Publication year - 2002
Publication title -
journal of intellectual disability research
Language(s) - English
Resource type - Journals
SCImago Journal Rank - 0.941
H-Index - 104
eISSN - 1365-2788
pISSN - 0964-2633
DOI - 10.1046/j.1365-2788.2002.00001.x
Subject(s) - criminal justice , intellectual disability , psychology , psychosocial , disadvantage , criminal behaviour , borderline intellectual functioning , criminology , mental health , psychiatry , developmental psychology , social psychology , cognition , political science , law
The investigation of the relationship between criminal offending and the presence of an intellectual disability (ID) is problematic for two main reasons.
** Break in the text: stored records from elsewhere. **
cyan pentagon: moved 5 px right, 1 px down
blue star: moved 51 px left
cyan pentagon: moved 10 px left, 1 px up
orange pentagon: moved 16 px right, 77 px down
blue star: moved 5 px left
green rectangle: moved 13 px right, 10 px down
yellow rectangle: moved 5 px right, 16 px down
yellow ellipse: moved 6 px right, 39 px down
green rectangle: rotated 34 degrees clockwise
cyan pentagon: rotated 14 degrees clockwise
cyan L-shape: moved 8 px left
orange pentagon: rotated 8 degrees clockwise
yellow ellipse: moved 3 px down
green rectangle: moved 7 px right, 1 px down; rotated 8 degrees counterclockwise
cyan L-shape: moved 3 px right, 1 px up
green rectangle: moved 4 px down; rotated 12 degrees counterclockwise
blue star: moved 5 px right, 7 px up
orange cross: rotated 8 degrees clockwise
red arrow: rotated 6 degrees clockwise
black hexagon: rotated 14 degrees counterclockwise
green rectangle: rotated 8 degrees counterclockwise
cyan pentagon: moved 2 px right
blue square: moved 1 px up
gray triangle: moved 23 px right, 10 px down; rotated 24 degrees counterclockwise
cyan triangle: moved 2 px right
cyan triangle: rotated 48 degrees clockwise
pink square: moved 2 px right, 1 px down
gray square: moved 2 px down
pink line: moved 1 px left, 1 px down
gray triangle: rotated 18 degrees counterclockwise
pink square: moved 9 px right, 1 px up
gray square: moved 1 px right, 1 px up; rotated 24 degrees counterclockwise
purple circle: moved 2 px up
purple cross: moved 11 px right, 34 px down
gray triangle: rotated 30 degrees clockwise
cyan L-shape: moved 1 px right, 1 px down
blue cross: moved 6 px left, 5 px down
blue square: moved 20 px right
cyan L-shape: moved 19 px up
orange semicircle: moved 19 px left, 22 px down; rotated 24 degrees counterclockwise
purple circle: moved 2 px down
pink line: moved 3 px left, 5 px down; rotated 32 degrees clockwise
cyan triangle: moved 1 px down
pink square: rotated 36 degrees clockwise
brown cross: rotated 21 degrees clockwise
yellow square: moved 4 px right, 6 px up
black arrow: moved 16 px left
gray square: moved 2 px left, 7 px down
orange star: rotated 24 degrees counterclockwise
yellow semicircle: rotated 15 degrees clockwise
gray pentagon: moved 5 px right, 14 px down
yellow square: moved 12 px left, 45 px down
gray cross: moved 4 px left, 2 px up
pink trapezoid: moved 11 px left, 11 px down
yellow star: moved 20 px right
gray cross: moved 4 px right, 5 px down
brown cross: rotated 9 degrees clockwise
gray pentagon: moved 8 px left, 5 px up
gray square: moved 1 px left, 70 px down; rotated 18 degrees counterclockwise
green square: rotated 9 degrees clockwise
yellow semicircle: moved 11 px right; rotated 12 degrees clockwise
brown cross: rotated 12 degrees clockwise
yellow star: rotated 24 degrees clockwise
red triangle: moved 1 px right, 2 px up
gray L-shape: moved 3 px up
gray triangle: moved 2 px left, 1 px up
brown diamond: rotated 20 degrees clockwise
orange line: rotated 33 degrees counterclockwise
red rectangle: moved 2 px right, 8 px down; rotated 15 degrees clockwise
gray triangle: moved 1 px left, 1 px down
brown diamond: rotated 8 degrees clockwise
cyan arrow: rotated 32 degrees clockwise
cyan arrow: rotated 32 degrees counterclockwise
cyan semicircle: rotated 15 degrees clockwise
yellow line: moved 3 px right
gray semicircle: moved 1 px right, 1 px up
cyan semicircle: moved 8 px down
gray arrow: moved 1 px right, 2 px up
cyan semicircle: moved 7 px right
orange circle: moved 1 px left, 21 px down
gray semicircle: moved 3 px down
First, because of problems associated with the definition of ‘ID’, and secondly, because much criminal offending goes undetected or unreported, and studies can only investigate those already involved with the criminal justice process. Studies using IQ as a continuous variable indicate that significantly below‐average intellectual ability is an independent predictor of future offending. Whilst people with ID may be over‐represented in parts of the criminal justice system, given the intellectual and other psychosocial disadvantages which they experience, the level of offending behaviour in this particularly vulnerable group is strikingly low. The present authors propose that two broad groups of people can be identified. The first, broader, group is one of people for whom social disadvantage and mental ill health (particularly substance abuse), coupled with a significant intellectual impairment, are the main characteristics. Secondly, there is a smaller group of people, usually already known to ID services as service users, but for whom the process whereby what might have been conceptualized as ‘challenging behaviour’ becomes ‘offending’ is far from clear. The distinction the present authors make between challenging behaviour and offending is important for understanding how ‘difficult’ behaviour becomes identified as ‘antisocial/criminal behaviour’. They argue that research needs to move from prevalence and descriptive studies to investigating the processes which determine movement in and out the criminal justice system. The present political emphasis on public protection and proposals for significantly broader mental health legislation raise the danger of a re‐expansion of institutional models of care, rather than the development of multi‐agency support networks. The present paper underscores a note of caution, particularly where choices have to be made between expanding institutional models on the one hand and providing more integrated services on the other. Over and above policy decisions, these are social and political choices.